KALUL VILLAGE, Indonesia — Near a palm oil plantation here, bulldozers and chainsaws can be heard in what is officially "protected forest." The hilly terrain is not ideal for large-scale agriculture, but with few areas left for expansion, the loggers are denuding the land anyway.
Aceh, the northern province on the Indonesian island of Sumatra, is a region made famous by separatist conflict and natural disasters, calamities that long held back economic development but helped preserve one of the world's richest ecosystems. Now conservationists say the rapid clearing of virgin forest is paving the way for environmental catastrophe, turning critically endangered orangutans, tigers and elephants into refugees, and triggering landslides and flash floods.
Much of the current activity is illegal, they say, but if a land-use plan proposed by Aceh's governor, Zaini Abdullah, is approved by the national government, currently protected forests could be rezoned as "production forests," paving the way for logging, palm oil and mining concessions. The Aceh government argues that the change is needed to develop the local economy.
"They are very eager to build new roads and open up forests," said Muhammad Zulfikar, of the Indonesian Forum for Environment, or Walhi, a nongovernmental organization opposed to the governor's plan. "The government must see things not only from a political or investment point of view. What would be the point of investing if it only leads to natural disaster in the future?"
Mr. Zaini's proposal is part of a startling shift by an Aceh government dominated by former separatist rebels who once billed themselves as protectors of the region's natural environment against outside exploitation. It also illustrates a wider problem facing Indonesia, where the tightly centralized power structure of the late authoritarian leader Suharto has given way over the past 15 years to considerable local control. Nowhere is that more the case than in Aceh, where the 2005 peace accord between the Indonesian government and rebels of the Free Aceh Movement granted the region special autonomy.
"The regional autonomy law gives the power to mayors or regents to manage their affairs, to give concessions, to issue licenses related to economic activity," said Mas Achmad Santosa, legal adviser to a presidential working group tasked with monitoring Indonesia's forests.
A recent study by Greenomics, a Jakarta-based policy institute that researches forest management, determined that unauthorized permits for mining and palm oil plantations — meaning they were issued by local officials without approval at the national level — have affected more than 520,000 hectares, or 1.3 million acres, of protected forest in Aceh. Elfian Effendi, the executive director of Greenomics, called the proposed Aceh plan "an effort to legitimize illegal permit operations." Protected forests currently account for about 1.84 million hectares of land in Aceh. There are about 32 million hectares of protected forest throughout Indonesia.

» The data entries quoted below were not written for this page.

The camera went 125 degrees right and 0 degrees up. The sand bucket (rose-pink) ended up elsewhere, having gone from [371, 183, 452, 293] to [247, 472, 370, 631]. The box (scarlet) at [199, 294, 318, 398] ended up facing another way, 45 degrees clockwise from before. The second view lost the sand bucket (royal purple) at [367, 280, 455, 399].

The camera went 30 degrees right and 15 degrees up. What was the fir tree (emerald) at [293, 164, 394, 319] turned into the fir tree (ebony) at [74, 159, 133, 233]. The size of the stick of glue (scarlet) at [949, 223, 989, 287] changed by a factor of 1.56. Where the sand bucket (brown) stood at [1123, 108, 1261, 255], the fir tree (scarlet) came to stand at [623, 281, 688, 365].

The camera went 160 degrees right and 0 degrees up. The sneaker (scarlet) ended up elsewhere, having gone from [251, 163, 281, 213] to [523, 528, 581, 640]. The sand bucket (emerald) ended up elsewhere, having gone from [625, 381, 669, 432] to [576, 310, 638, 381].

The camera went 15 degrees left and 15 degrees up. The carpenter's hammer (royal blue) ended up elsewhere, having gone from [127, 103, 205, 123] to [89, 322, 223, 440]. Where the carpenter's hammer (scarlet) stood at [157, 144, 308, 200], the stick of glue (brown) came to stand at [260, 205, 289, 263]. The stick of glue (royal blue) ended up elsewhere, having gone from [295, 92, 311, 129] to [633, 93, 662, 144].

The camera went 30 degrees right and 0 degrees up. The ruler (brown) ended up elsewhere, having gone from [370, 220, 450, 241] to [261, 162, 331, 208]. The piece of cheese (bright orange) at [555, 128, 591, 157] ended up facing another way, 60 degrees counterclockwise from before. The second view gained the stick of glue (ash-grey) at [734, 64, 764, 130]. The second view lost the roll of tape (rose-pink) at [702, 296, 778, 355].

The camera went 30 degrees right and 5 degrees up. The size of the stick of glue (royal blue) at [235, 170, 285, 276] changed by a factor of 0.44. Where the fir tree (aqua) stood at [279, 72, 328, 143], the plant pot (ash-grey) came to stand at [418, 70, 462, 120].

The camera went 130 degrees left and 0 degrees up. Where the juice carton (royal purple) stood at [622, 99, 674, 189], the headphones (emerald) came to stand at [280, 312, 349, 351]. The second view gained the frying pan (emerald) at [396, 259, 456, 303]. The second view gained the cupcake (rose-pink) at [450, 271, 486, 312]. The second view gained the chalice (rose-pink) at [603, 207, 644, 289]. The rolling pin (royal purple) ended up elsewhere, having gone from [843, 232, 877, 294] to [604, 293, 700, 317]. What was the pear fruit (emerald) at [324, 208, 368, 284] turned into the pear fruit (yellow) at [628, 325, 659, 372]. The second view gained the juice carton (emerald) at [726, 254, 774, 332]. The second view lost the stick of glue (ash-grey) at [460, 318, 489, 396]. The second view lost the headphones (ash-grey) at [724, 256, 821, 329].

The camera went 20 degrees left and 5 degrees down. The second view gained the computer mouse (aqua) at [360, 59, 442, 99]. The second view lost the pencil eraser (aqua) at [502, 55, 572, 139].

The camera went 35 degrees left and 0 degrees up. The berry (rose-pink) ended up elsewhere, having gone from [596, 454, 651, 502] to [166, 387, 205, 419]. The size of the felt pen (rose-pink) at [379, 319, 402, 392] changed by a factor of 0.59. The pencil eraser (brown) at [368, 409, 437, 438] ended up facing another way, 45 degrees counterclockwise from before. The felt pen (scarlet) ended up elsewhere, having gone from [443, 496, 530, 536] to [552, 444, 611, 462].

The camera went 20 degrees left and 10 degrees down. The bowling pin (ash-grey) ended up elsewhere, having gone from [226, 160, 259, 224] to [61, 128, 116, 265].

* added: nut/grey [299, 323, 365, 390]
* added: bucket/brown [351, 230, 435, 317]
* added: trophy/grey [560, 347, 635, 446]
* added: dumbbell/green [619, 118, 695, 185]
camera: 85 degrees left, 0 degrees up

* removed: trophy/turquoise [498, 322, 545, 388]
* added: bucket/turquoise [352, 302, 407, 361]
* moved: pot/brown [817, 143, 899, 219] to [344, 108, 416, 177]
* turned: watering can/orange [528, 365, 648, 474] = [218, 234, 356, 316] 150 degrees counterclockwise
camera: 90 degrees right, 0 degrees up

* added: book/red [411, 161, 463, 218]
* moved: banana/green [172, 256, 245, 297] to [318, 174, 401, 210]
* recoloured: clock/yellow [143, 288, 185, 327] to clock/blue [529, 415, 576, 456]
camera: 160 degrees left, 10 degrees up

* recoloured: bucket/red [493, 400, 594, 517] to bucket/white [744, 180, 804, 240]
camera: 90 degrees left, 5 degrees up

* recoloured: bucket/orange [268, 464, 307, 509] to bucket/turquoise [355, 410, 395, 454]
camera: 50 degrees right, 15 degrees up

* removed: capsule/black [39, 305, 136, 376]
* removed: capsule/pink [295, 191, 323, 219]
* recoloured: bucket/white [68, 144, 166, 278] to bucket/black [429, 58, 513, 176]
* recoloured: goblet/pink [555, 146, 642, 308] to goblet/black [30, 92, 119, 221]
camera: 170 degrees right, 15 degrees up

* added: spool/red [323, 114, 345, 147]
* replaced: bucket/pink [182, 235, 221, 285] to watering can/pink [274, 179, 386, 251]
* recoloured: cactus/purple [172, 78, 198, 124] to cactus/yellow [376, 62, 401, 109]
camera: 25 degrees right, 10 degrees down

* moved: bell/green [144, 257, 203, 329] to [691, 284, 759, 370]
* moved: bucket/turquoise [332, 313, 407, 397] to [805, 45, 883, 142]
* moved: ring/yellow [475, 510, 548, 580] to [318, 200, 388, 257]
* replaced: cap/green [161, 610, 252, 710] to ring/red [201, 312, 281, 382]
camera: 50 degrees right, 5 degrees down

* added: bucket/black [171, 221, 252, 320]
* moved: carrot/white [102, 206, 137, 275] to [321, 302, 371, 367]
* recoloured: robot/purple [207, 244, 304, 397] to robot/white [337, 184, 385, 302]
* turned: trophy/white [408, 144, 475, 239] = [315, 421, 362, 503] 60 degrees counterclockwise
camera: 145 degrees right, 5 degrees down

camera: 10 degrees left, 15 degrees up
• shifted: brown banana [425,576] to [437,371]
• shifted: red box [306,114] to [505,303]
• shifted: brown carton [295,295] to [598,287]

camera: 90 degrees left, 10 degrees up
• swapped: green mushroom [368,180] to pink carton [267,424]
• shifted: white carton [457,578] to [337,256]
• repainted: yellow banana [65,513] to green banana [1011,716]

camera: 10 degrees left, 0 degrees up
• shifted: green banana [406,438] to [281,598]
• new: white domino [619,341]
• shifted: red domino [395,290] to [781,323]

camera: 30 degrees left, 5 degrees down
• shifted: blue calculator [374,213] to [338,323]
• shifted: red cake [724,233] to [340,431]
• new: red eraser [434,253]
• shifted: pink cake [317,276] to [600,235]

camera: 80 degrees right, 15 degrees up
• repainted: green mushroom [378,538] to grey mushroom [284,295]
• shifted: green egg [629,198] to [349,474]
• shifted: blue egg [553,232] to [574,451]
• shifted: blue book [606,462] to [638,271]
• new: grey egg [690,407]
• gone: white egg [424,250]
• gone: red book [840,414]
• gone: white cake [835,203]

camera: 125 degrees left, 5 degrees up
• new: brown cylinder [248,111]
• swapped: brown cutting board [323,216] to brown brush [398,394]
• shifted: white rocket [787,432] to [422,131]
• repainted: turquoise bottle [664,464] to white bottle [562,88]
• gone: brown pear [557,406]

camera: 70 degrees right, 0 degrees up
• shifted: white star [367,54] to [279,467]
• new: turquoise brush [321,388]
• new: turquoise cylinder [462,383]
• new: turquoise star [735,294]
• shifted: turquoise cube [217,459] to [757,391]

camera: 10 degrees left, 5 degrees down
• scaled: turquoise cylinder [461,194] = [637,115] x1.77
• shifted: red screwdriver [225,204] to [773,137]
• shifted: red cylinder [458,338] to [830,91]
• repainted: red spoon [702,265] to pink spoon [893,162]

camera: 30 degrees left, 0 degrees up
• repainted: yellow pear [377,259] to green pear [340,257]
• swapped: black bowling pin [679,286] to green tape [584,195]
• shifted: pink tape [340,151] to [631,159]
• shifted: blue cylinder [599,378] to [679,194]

Indonesia has one of the world's fastest rates of deforestation, much of it to make way for palm oil plantations. From 1990 to 2010, 20 percent of forest area was lost, according to a report by the United Nations.
In 2010, President Susilo Bambang Yudhoyono declared a freeze on new logging concessions as part of a deal with Norway, which agreed to pay Indonesia up to $1 billion for progress toward reducing deforestation. In May, Mr. Yudhoyono extended the ban to 2015.
But critics note that the moratorium applies only to new concessions, while weak governance and a complex structure of forest management leave nominally protected areas open to exploitation. For example, local governments can request that the National Development Planning Agency rezone protected areas they consider vital to economic growth.
Aceh is a case that stands out because its history of separatist uprisings eventually led to the special autonomy that has left Jakarta hesitant to intervene in how the local government manages natural resources.
"It's quite a careful balancing act the national government has to do in accommodating Acehnese aspirations, but also imposing national law," said John McCarthy, a senior lecturer on environment and development at Australian National University.